» **Job A**: In the passage below on Hollywood in the late 1960s, what made films that acknowledged the era's tumult increasingly available?

» **Selected excerpt**:
After nearly a year of negotiations—and a last-minute, $2.5 million bid from another producer in the fall of 1966—United Artists closed the deal for some $2.75 million. They planned a splashy “roadshow” presentation (one of Hollywood’s last, it turned out): opening at first only in select large theaters in major cities, requiring viewers to buy reserved-seat tickets in advance, and trumpeting the grandness of the experience with a curtain, overture, intermission, entr’acte, exit music, and glossy program booklet for sale—a set of lavish formalities that exceeded those of the Broadway show itself.
In the five short years between the start of contract negotiations and the beginning of shooting in 1970, Hollywood, like the rest of America, had been rocked by change. Studio heads had banked on musicals to feed an audience hungry for escapism in tumultuous times; audiences, instead, began to prefer movies that at least acknowledged the tumult. And such movies were becoming available. The censorious Production Code was dissolving in the tide of the sexual revolution; maverick directors were finding inroads into picture-making as the old studio system finally sputtered through its decade-long death throes. Soon after Jewison signed on for Fiddler, he saw popular interest shift away from hits like The Sound of Music and Mary Poppins toward films like Who’s Afraid of Virginia Woolf?, The Graduate, Bonnie and Clyde, Guess Who’s Coming to Dinner, and 2001: A Space Odyssey. And while Funny Girl held its financial own in such company, most of the musicals released at the end of the 1960s with cheery high hopes and even higher investments utterly tanked. Camelot, Star!, Chitty Chitty Bang Bang, and Hello, Dolly!—among others—lost millions at the box office, and Doctor Doolittle, a $29 million disaster, nearly ruined 20th Century Fox.

» **Job B**: Return the entries from their start up to and including the line containing "Cushion Cut Green Quartz Claw Set". Omit the pictures.

» **Dataset**:
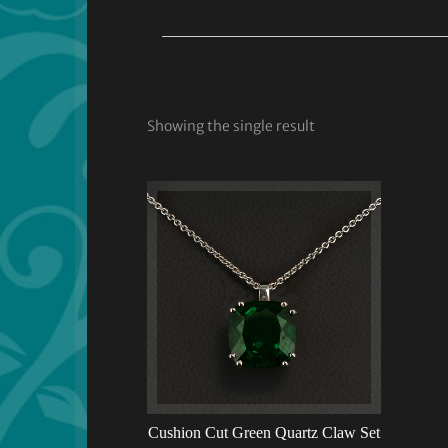
Showing the single result
Cushion Cut Green Quartz Claw Set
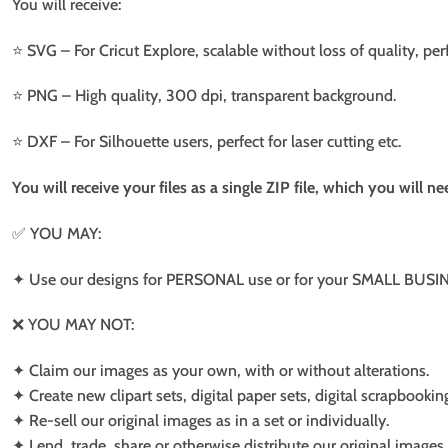
You will receive:
⭐️ SVG – For Cricut Explore, scalable without loss of quality, per
⭐️ PNG – High quality, 300 dpi, transparent background.
⭐️ DXF – For Silhouette users, perfect for laser cutting etc.
You will receive your files as a single ZIP file, which you will 
✅ YOU MAY:
✦ Use our designs for PERSONAL use or for your SMALL BUSINE
❌ YOU MAY NOT:
✦ Claim our images as your own, with or without alterations.
✦ Create new clipart sets, digital paper sets, digital scrapbookin
✦ Re-sell our original images as in a set or individually.
✦ Lend, trade, share or otherwise distribute our original images a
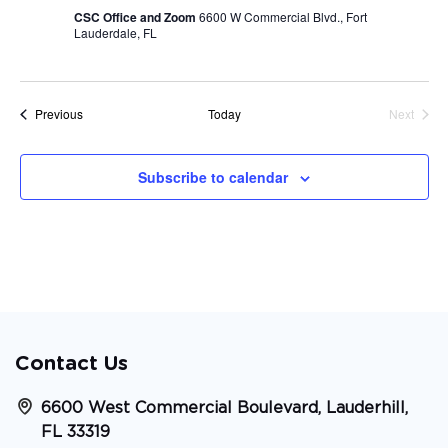
CSC Office and Zoom
6600 W Commercial Blvd., Fort
Lauderdale, FL
Events
Previous
Today
Next
Events
Subscribe to calendar
Contact Us
6600 West Commercial Boulevard, Lauderhill,
FL 33319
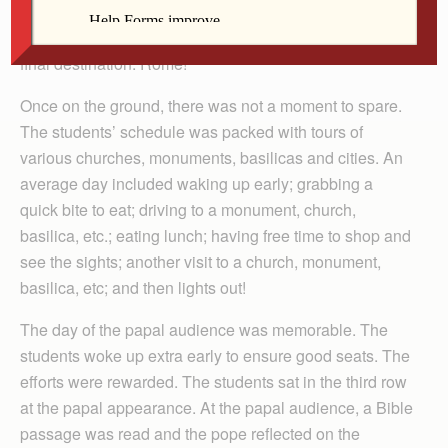
and sleep, the students landed in Dusseldorf, Germany.
From there, the students took a two-hour flight to their
final destination: Rome!
Once on the ground, there was not a moment to spare.
The students’ schedule was packed with tours of
various churches, monuments, basilicas and cities. An
average day included waking up early; grabbing a
quick bite to eat; driving to a monument, church,
basilica, etc.; eating lunch; having free time to shop and
see the sights; another visit to a church, monument,
basilica, etc; and then lights out!
The day of the papal audience was memorable. The
students woke up extra early to ensure good seats. The
efforts were rewarded. The students sat in the third row
at the papal appearance. At the papal audience, a Bible
passage was read and the pope reflected on the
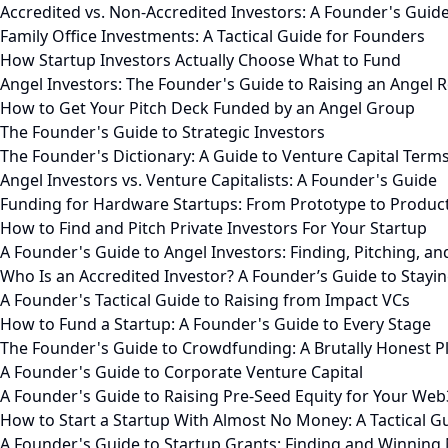
Accredited vs. Non-Accredited Investors: A Founder's Guid
Family Office Investments: A Tactical Guide for Founders
How Startup Investors Actually Choose What to Fund
Angel Investors: The Founder's Guide to Raising an Angel 
How to Get Your Pitch Deck Funded by an Angel Group
The Founder's Guide to Strategic Investors
The Founder's Dictionary: A Guide to Venture Capital Term
Angel Investors vs. Venture Capitalists: A Founder's Guide
Funding for Hardware Startups: From Prototype to Produc
How to Find and Pitch Private Investors For Your Startup
A Founder's Guide to Angel Investors: Finding, Pitching, an
Who Is an Accredited Investor? A Founder’s Guide to Stayi
A Founder's Tactical Guide to Raising from Impact VCs
How to Fund a Startup: A Founder's Guide to Every Stage
The Founder's Guide to Crowdfunding: A Brutally Honest 
A Founder's Guide to Corporate Venture Capital
A Founder's Guide to Raising Pre-Seed Equity for Your Web
How to Start a Startup With Almost No Money: A Tactical G
A Founder's Guide to Startup Grants: Finding and Winning 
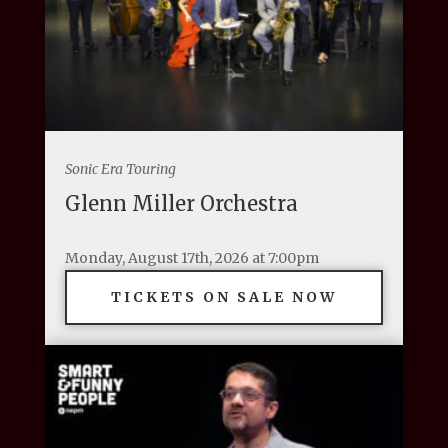
Sonic Era Touring
Glenn Miller Orchestra
Monday, August 17th, 2026 at 7:00pm
TICKETS ON SALE NOW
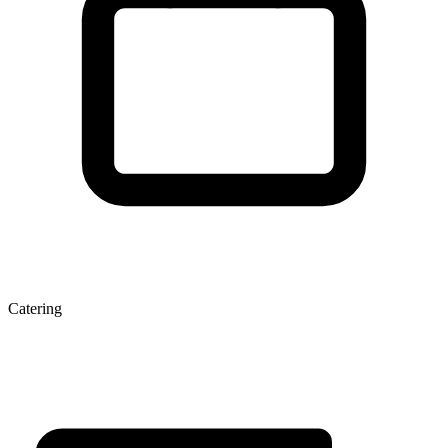
Catering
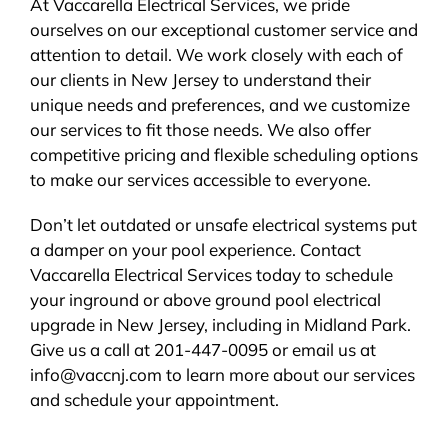
At Vaccarella Electrical Services, we pride
ourselves on our exceptional customer service and
attention to detail. We work closely with each of
our clients in New Jersey to understand their
unique needs and preferences, and we customize
our services to fit those needs. We also offer
competitive pricing and flexible scheduling options
to make our services accessible to everyone.
Don’t let outdated or unsafe electrical systems put
a damper on your pool experience. Contact
Vaccarella Electrical Services today to schedule
your inground or above ground pool electrical
upgrade in New Jersey, including in Midland Park.
Give us a call at 201-447-0095 or email us at
info@vaccnj.com to learn more about our services
and schedule your appointment.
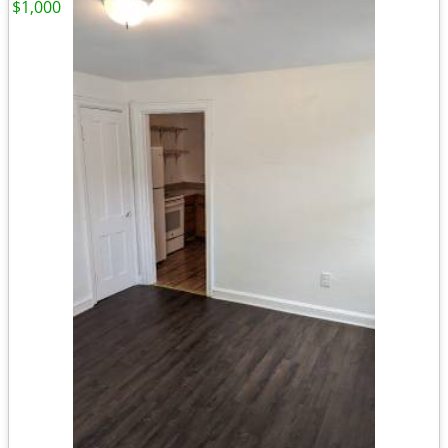
$1,000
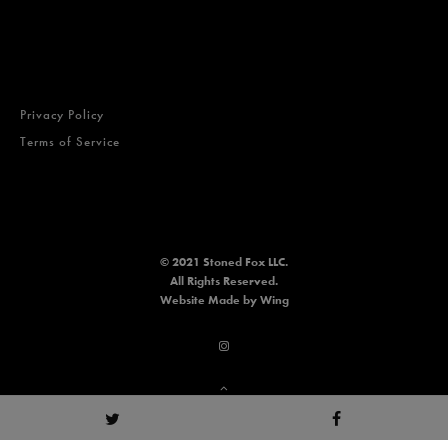
Privacy Policy
Terms of Service
© 2021 Stoned Fox LLC.
All Rights Reserved.
Website
Made by Wing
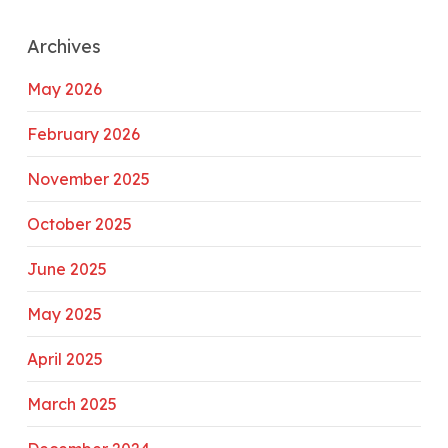
Archives
May 2026
February 2026
November 2025
October 2025
June 2025
May 2025
April 2025
March 2025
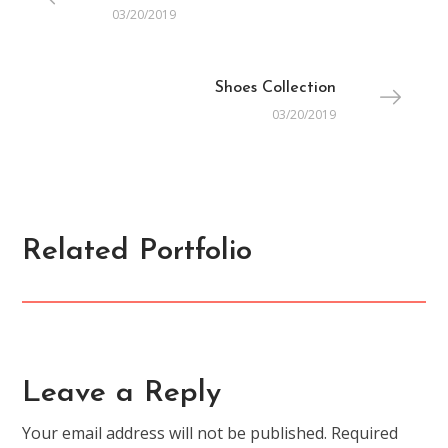
03/20/2019
Shoes Collection
03/20/2019
Related Portfolio
ACCESSORIES
All You Need is Here
Leave a Reply
Your email address will not be published.
Required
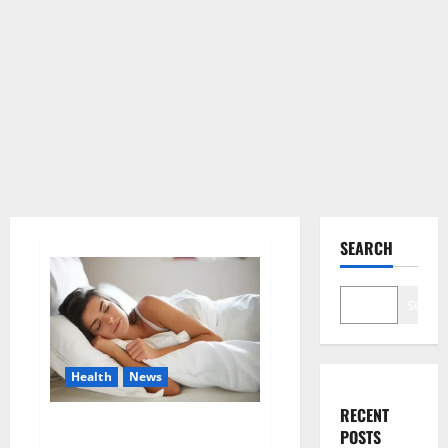
SEARCH
Search
Health
News
RECENT
Is this the reason for your
POSTS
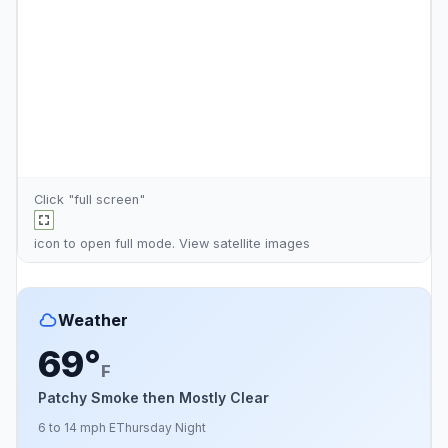
Click "full screen"
icon to open full mode. View
satellite images
Weather
69°
F
Patchy Smoke then Mostly Clear
6 to 14 mph E
Thursday Night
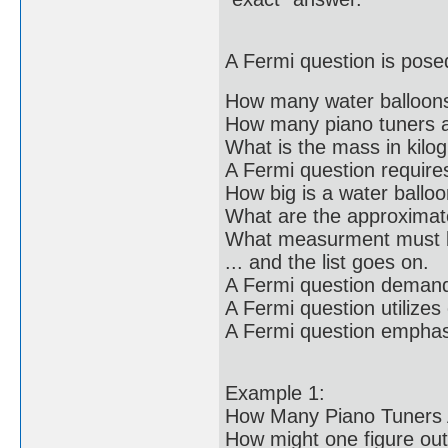
A Fermi question is posed
How many water balloons 
How many piano tuners a
What is the mass in kilo
A Fermi question require
How big is a water ballo
What are the approxima
What measurment must b
... and the list goes on.
A Fermi question deman
A Fermi question utilizes
A Fermi question emphasi
Example 1:
How Many Piano Tuners 
How might one figure out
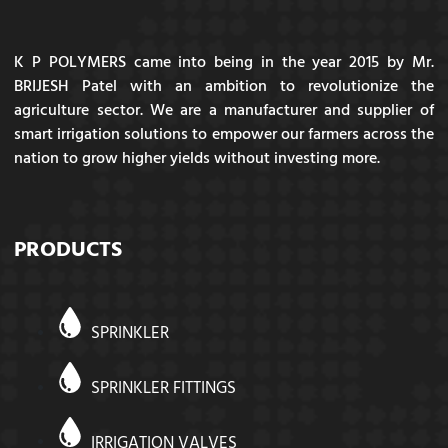
K P POLYMERS came into being in the year 2015 by Mr.
BRIJESH Patel with an ambition to revolutionize the
agriculture sector. We are a manufacturer and supplier of
smart irrigation solutions to empower our farmers across the
nation to grow higher yields without investing more.
PRODUCTS
SPRINKLER
SPRINKLER FITTINGS
IRRIGATION VALVES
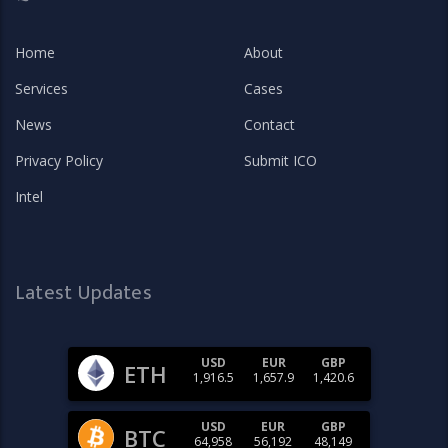
Home
About
Services
Cases
News
Contact
Privacy Policy
Submit ICO
Intel
Latest Updates
USD
EUR
GBP
ETH
1,916.5
1,657.9
1,420.6
USD
EUR
GBP
BTC
64,958
56,192
48,149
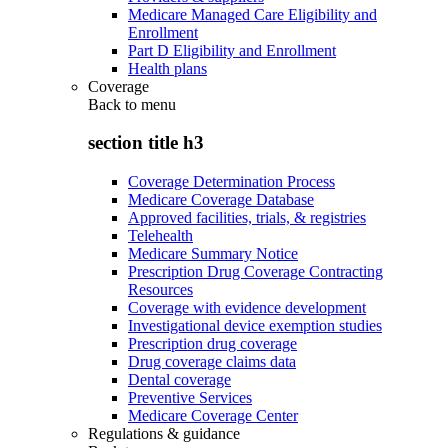
Medicare Managed Care Eligibility and
Enrollment
Part D Eligibility and Enrollment
Health plans
Coverage
Back to
menu
section title h3
Coverage Determination Process
Medicare Coverage Database
Approved facilities, trials, & registries
Telehealth
Medicare Summary Notice
Prescription Drug Coverage Contracting
Resources
Coverage with evidence development
Investigational device exemption studies
Prescription drug coverage
Drug coverage claims data
Dental coverage
Preventive Services
Medicare Coverage Center
Regulations & guidance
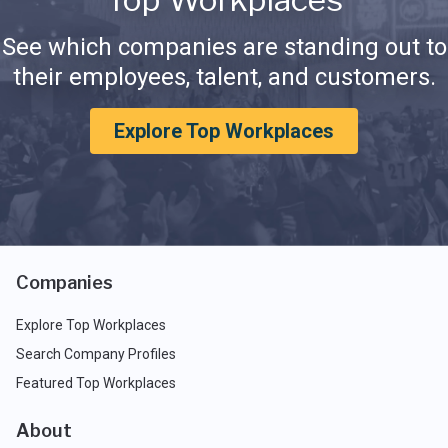
See which companies are standing out to
their employees, talent, and customers.
Explore Top Workplaces
Companies
Explore Top Workplaces
Search Company Profiles
Featured Top Workplaces
About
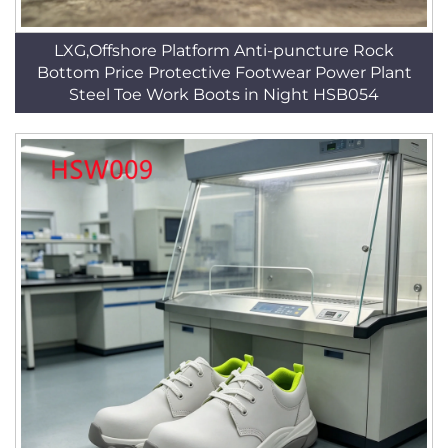
LXG,Offshore Platform Anti-puncture Rock
Bottom Price Protective Footwear Power Plant
Steel Toe Work Boots in Night HSB054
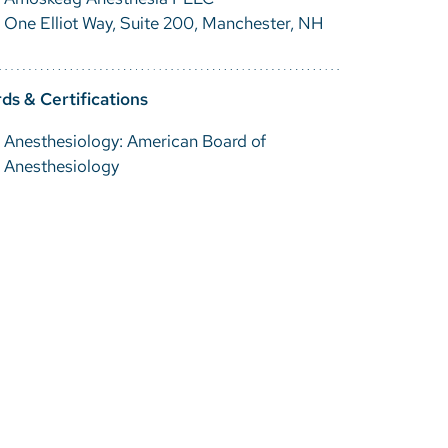
One Elliot Way, Suite 200, Manchester, NH
ds & Certifications
Anesthesiology: American Board of
Anesthesiology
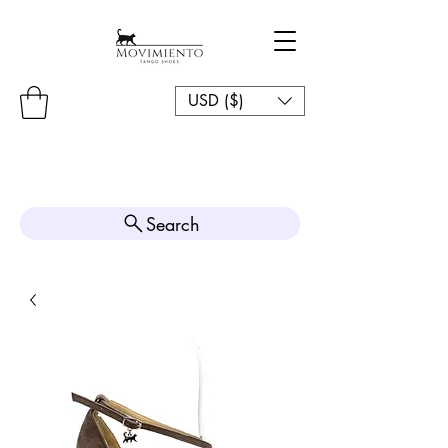
USD ($)
Search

» **Exercise response A**: Such films became available because the censorious Production Code was dissolving amid the sexual revolution. In addition, maverick directors were finding their way into picture-making as the old studio system sputtered through its decade-long decline.

» **Exercise response B**:
Showing the single result
Cushion Cut Green Quartz Claw Set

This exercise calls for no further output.